DOCUMENT SEGMENT
——————

# The Freaky Tiki Halloween Party and Costume Contest



## AQUA HUNTRESS (May 23, 2008)

Hey Wednesday nighters! Its time again for our Freaky Tiki Halloween Party and costume contest! A few things will be different this year. Kyra is helping to support Relay for Life by sharing some delicious treats for a donation of $1 so bring your dolla bills! Also there will be a prize for the best costume! The prize is to be determined but It will most likely be a bar tab or a bottle of something special! I am going to bring a pot of chili so y'all bring something to share if you feel like it. And of course there will be FREE oysters and drink specials! As always costumes and bringing food is optional. Spectators always have a great time! The Party will start around 5:00 PM at Gilligan's Tiki Bar behind the Hampton Inn Pensacola Beach but a lot of folks won't get there till around 7:00. This is super fun every year and I look forward to seeing everyone out there!


----------



## BananaTom (Feb 16, 2008)

——————

EXERCISE REQUIREMENTS
1. Reproduce the Freaky Tiki Halloween party thread word for word, from "Hey Wednesday nighters!" up to and including "everyone out there!".
2. Please write the next part of the Freaky Tiki Halloween party thread, picking up right after its final line.
These rows have no connection to the Freaky Tiki Halloween party thread.

(Records in a dataset)
——————

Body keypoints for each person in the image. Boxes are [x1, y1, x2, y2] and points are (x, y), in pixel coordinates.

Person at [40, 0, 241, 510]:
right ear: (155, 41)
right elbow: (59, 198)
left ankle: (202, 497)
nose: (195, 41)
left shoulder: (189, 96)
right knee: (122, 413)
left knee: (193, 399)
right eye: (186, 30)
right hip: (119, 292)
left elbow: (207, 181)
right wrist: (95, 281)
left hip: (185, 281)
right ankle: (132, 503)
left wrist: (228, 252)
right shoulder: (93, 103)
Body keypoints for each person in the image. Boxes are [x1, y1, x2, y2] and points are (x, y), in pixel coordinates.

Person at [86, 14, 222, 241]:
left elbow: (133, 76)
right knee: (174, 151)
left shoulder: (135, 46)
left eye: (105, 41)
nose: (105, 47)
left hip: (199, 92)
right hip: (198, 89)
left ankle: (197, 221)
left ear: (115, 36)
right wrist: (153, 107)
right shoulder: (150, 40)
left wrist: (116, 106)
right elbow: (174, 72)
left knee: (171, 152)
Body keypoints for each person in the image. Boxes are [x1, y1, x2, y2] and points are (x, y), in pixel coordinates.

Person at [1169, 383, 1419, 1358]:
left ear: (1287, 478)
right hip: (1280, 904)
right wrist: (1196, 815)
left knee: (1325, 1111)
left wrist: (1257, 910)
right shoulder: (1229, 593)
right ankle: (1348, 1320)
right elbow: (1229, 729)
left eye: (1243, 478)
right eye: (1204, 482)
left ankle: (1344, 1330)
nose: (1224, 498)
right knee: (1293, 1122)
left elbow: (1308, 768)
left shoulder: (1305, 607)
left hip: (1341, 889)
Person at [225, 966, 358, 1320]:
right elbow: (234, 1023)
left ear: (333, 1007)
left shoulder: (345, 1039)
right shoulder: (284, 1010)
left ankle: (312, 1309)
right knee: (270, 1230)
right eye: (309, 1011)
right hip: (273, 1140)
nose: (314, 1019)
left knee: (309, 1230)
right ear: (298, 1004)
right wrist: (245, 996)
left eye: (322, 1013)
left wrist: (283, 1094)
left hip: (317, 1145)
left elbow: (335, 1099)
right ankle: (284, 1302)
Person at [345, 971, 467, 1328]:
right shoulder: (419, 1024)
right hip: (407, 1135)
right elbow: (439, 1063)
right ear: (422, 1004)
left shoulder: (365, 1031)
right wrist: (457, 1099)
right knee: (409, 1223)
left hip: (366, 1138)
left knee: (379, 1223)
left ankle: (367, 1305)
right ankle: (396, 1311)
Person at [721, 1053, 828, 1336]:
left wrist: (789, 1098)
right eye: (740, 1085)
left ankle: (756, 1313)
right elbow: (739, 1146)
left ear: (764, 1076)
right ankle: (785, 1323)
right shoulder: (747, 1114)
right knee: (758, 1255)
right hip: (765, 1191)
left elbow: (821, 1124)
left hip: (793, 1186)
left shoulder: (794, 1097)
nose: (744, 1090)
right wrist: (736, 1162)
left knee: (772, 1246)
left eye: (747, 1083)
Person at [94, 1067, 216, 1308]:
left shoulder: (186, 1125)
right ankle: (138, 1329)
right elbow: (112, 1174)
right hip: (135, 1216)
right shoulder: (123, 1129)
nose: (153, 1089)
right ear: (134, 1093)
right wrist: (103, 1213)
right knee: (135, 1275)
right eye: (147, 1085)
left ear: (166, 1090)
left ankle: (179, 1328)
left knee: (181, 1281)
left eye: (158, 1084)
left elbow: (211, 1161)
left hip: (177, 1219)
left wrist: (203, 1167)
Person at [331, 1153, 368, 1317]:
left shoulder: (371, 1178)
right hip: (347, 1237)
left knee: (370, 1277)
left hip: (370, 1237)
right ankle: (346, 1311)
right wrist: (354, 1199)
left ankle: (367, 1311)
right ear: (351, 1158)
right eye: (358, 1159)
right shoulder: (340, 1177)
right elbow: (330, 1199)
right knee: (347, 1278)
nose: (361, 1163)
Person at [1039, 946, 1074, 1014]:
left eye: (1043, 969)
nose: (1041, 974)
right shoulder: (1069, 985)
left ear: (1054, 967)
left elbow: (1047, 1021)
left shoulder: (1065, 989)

——————

TASK-BY-TASK OUTPUTS
1.
Hey Wednesday nighters! Its time again for our Freaky Tiki Halloween Party and costume contest! A few things will be different this year. Kyra is helping to support Relay for Life by sharing some delicious treats for a donation of $1 so bring your dolla bills! Also there will be a prize for the best costume! The prize is to be determined but It will most likely be a bar tab or a bottle of something special! I am going to bring a pot of chili so y'all bring something to share if you feel like it. And of course there will be FREE oysters and drink specials! As always costumes and bringing food is optional. Spectators always have a great time! The Party will start around 5:00 PM at Gilligan's Tiki Bar behind the Hampton Inn Pensacola Beach but a lot of folks won't get there till around 7:00. This is super fun every year and I look forward to seeing everyone out there!

2.
Just so you guys know, through the years we have Facebooked each other now. So the traffic on these types of threads are slow today.

There are over 60 souls invited via that social media tool.

This is a fun event.


----------



## OP-FOR (Jan 23, 2010)

Well I/ we will be missing it ....again. Maybe next year. Post the pictures!!


----------



## BananaTom (Feb 16, 2008)

OP-FOR said:


> Well I/ we will be missing it ....again. Maybe next year. Post the pictures!!


Ken n Gen, you guys need to find us on FB.

Gotta bunch signed up for tonight, weather will be great.

Needing some beach time I am.

Everyone is invited!!!!


----------



## BananaTom (Feb 16, 2008)

This is tomorrow night, 11/02/2016, at 5 pm.
Steph & Leo are bringing the grill.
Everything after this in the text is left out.